Deliveries of Lucid’s first car, the all-electric Air, are scheduled for the second half of this year, a delay from its previous forecast. Production will occur at a plant the company built in southeast Phoenix in Casa Grande, Arizona. The Air starts at $ 77,400, not including the federal EV tax credit.

Lucid projects it will earn $ 2.9 billion in EBITDA, or earnings before interest, taxes, depreciation and amortization, in 2026, according to an investor presentation. It plans to deliver 251,000 vehicles that year. In addition to the luxurious Air, Lucid plans to start producing an SUV in 2023 and eventually “more affordable” vehicles in the future. Batteries manufactured by Lucid’s technology division, Atieva, are currently used on the Formula E electric racing circuit.
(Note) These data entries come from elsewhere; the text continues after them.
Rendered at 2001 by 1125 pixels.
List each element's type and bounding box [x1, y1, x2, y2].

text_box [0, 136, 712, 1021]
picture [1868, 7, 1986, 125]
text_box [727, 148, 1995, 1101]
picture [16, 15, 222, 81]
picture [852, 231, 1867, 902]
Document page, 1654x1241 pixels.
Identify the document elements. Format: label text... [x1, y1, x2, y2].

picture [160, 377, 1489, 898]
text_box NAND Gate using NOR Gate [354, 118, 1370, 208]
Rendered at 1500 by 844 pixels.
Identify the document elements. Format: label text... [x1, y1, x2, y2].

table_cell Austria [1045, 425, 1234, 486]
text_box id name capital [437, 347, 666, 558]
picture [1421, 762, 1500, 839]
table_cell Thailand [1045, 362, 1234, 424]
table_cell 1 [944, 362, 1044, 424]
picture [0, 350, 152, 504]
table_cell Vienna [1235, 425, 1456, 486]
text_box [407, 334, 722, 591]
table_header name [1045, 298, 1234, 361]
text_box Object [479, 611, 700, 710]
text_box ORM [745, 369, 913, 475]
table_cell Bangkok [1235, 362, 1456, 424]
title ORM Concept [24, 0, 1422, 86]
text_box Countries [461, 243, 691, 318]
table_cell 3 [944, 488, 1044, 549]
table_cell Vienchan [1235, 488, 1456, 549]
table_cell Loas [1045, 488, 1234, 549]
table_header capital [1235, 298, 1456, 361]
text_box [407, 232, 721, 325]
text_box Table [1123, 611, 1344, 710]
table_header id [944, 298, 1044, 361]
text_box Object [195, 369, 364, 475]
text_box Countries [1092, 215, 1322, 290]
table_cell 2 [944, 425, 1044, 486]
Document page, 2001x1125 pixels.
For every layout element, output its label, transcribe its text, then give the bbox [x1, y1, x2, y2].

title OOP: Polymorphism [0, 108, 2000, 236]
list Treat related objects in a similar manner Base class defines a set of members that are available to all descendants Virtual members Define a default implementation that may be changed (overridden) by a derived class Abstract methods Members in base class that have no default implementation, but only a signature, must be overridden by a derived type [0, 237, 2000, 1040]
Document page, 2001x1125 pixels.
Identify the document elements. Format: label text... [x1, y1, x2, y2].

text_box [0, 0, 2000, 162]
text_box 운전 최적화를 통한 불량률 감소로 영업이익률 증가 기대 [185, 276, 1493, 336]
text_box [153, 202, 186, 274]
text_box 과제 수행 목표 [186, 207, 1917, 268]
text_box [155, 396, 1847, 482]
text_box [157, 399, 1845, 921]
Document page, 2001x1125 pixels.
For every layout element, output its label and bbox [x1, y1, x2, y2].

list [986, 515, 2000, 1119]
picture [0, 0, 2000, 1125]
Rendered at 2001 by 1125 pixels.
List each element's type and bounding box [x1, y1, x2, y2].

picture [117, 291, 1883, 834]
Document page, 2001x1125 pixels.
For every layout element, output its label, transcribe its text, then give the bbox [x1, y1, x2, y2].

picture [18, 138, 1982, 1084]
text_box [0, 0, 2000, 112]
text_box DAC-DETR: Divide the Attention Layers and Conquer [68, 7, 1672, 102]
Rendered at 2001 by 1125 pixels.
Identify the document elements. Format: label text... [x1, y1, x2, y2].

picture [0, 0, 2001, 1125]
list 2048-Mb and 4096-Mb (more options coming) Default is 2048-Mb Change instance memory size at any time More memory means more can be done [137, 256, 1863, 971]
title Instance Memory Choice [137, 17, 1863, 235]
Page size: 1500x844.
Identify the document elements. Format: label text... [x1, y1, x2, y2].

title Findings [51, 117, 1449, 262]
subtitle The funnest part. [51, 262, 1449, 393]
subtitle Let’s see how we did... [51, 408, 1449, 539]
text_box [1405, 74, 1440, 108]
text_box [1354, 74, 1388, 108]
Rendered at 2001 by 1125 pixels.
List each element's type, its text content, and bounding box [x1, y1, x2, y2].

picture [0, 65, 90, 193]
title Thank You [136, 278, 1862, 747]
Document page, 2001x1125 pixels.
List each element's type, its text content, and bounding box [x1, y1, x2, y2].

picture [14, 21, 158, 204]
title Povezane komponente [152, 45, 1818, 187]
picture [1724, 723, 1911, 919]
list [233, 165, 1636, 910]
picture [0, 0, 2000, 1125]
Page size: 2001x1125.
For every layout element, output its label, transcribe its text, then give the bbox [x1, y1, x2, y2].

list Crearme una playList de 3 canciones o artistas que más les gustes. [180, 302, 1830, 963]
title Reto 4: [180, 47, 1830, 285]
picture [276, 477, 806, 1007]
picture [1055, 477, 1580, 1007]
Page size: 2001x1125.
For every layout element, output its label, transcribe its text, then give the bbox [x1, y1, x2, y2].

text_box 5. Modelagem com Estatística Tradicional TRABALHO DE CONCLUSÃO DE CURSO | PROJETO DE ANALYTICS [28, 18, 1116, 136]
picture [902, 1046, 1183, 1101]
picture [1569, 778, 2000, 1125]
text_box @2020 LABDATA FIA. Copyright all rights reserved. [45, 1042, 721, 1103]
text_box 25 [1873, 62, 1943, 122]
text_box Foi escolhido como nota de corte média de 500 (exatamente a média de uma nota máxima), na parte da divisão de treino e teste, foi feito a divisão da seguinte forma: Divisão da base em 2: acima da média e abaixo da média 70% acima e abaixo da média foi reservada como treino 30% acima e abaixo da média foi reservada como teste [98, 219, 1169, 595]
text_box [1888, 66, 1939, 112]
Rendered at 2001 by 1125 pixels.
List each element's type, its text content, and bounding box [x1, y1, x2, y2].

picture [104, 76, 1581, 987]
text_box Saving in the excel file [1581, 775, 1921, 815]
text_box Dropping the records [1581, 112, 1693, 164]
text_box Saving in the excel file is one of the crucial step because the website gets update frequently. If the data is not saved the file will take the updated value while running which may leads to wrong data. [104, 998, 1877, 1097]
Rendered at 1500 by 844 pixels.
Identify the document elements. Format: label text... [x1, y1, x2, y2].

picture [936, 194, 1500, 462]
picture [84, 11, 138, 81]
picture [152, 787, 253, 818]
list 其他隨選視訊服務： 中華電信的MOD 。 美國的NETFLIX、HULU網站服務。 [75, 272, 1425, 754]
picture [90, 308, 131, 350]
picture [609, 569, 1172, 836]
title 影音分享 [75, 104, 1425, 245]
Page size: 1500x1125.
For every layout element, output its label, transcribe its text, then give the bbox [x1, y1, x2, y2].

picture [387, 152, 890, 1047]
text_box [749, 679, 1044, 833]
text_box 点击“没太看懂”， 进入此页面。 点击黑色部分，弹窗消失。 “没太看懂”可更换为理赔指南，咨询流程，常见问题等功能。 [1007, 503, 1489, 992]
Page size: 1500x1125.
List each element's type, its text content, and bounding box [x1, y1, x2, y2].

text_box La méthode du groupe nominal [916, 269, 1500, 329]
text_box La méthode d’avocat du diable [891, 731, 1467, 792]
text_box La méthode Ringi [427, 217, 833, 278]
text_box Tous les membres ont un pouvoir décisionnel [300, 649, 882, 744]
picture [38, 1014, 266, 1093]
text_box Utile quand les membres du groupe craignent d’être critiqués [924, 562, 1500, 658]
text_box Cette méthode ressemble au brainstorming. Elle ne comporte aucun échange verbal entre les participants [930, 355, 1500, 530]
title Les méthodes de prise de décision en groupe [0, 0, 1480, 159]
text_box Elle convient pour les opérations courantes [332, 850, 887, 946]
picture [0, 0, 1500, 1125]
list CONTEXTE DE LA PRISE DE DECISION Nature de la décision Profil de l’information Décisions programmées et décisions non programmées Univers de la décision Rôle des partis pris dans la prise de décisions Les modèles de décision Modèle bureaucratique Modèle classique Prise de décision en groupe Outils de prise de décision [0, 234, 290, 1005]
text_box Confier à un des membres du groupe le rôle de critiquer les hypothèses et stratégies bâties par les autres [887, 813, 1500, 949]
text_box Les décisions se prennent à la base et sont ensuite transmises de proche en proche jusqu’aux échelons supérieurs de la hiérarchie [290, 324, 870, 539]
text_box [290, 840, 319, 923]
“I think we have an ambitious but achievable plan. We have shown that we can be executives,” Rawlinson said. “If you look at the factory we built today, we did it in record time.”

Rawlinson also spoke about the experience of the executives and managers around him, including those with earlier career stops at companies like Tesla and Apple. The investor presentation said former officials from traditional automakers like Mazda, Ford and Audi are also on board.

“We have the experience. We have the track record in delivery,” said Rawlinson, who worked on the Model S while at Tesla. “However, what is really important now, especially in the coming months, is to put our first product into production. That is the great litmus.”